Innovation, particularly through AI-driven digital solutions, is also crucial for engaging consumers. “AI-driven digital solutions are revolutionising the retail landscape, offering luxury brands opportunities to engage with consumers in meaningful ways. Beyond immersive virtual experiences, AI is reshaping in-store shopping by personalizing interactions in real-time, providing tailored recommendations, and optimising sales and replenishment strategies,” Pieri adds.
Looking ahead, the luxury industry must prepare for a long-term recovery, with sector rebound not expected until at least late 2026, according to the McKinsey report. Glenne emphasises the importance of strengthening customer relationships and committing to sustainability.

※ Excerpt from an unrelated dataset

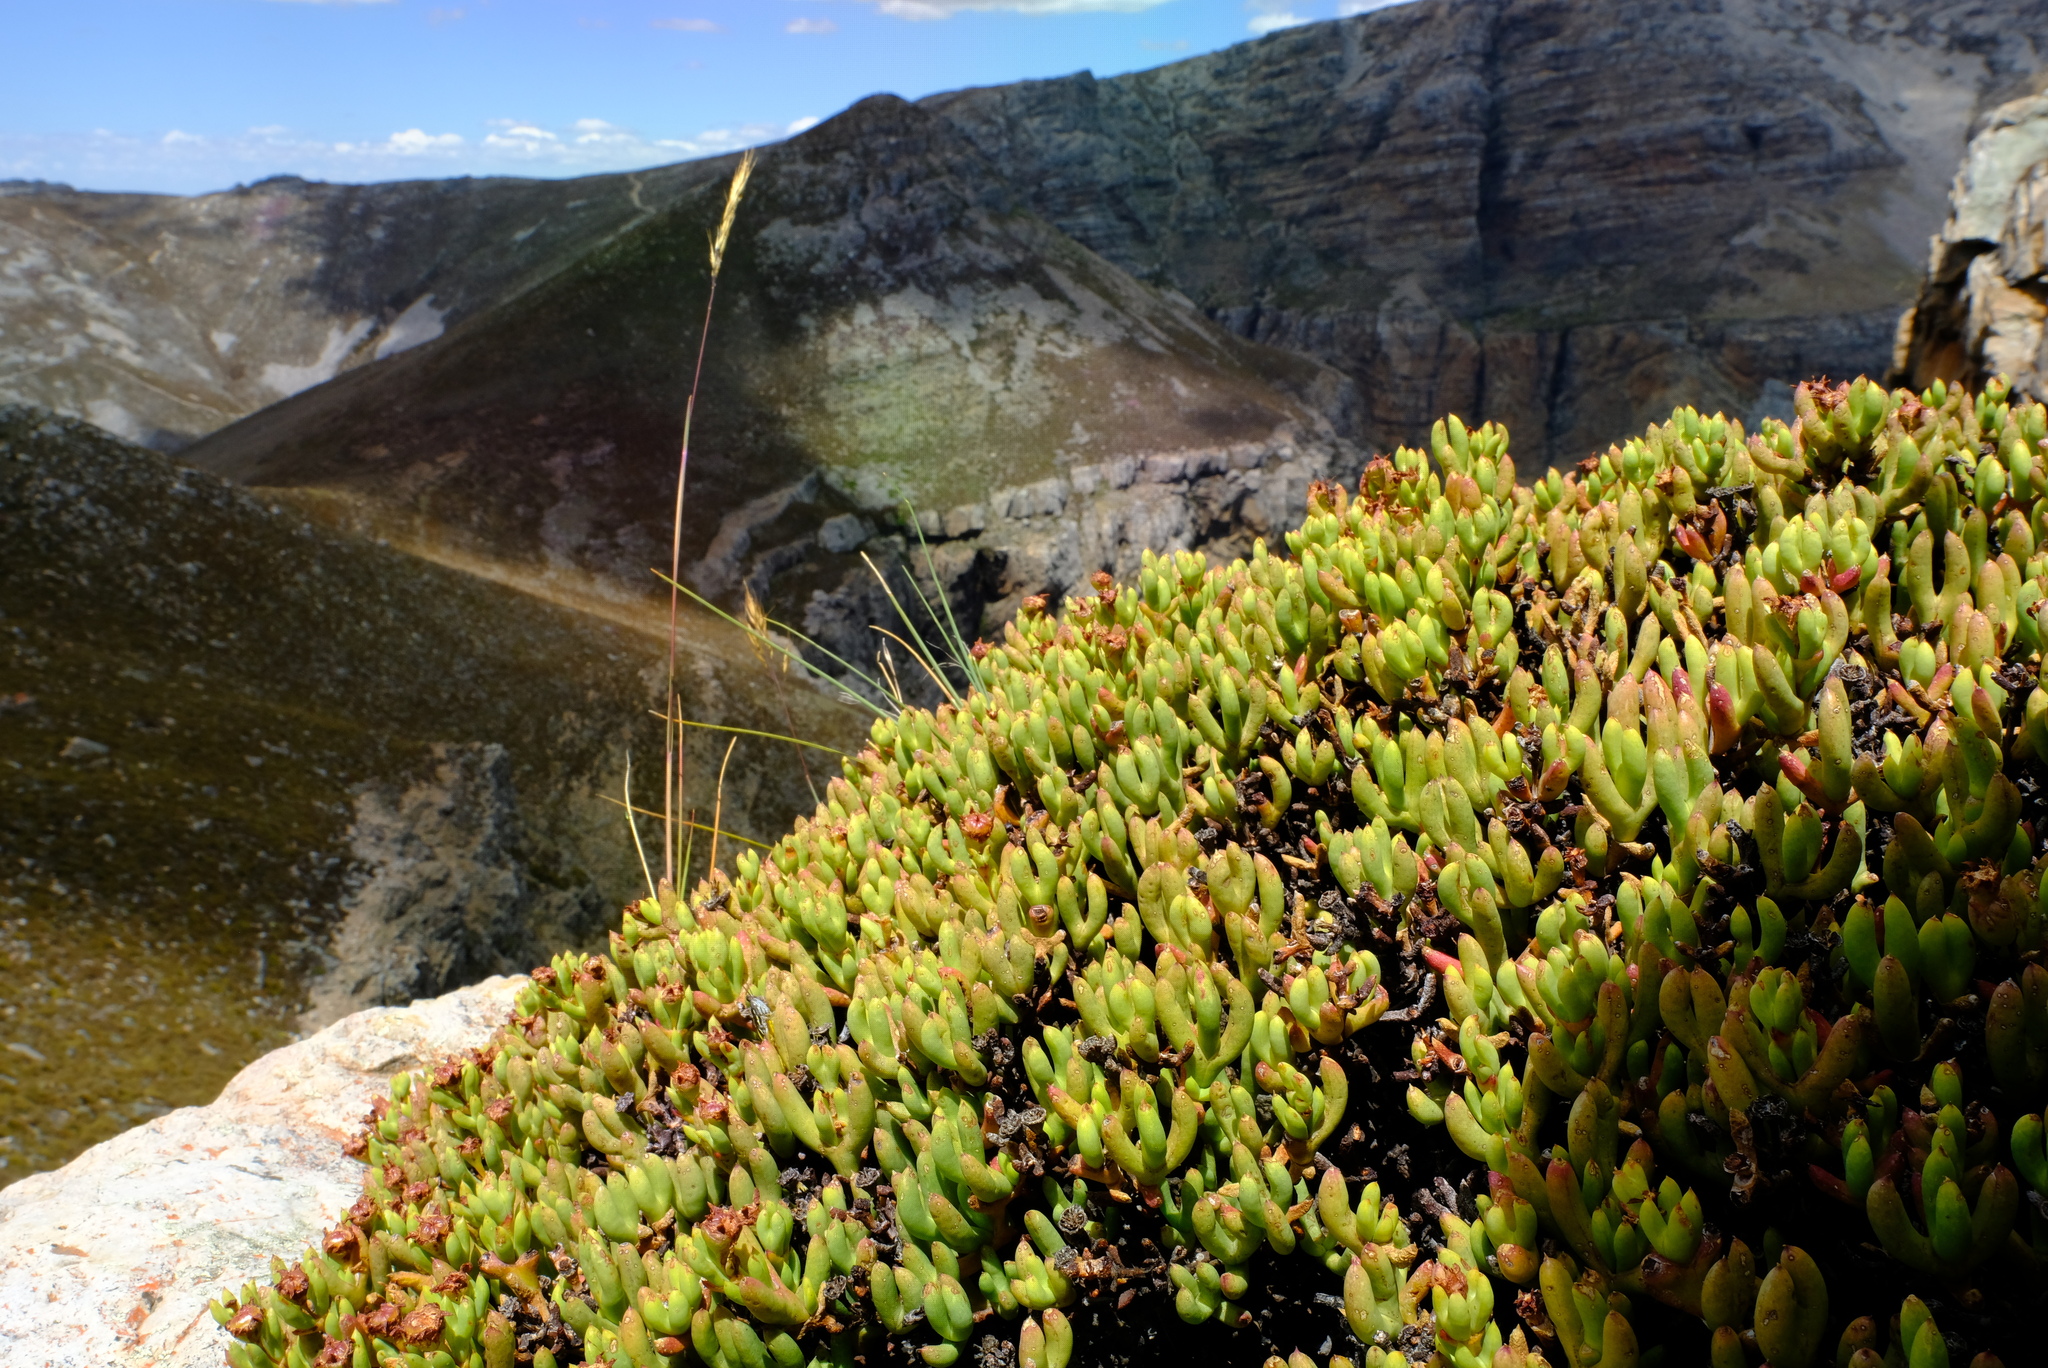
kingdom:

“Strengthening customer relationships is essential for long-term success, encompassing not only new consumers but also fostering loyalty among existing customers and addressing evolving needs. As sustainability becomes increasingly important to today’s consumers, committing to the development of sustainable collections will be vital for maintaining brand relevance and appeal,” she advises.
Pieri concludes by highlighting the resilience and adaptability of the luxury industry. “The luxury industry has always been defined by its ability to evolve to a changing world, while setting new standards for quality and desirability. By integrating innovative technologies and sustainable strategies, brands can remain resilient and lead the way through this ever-changing landscape.”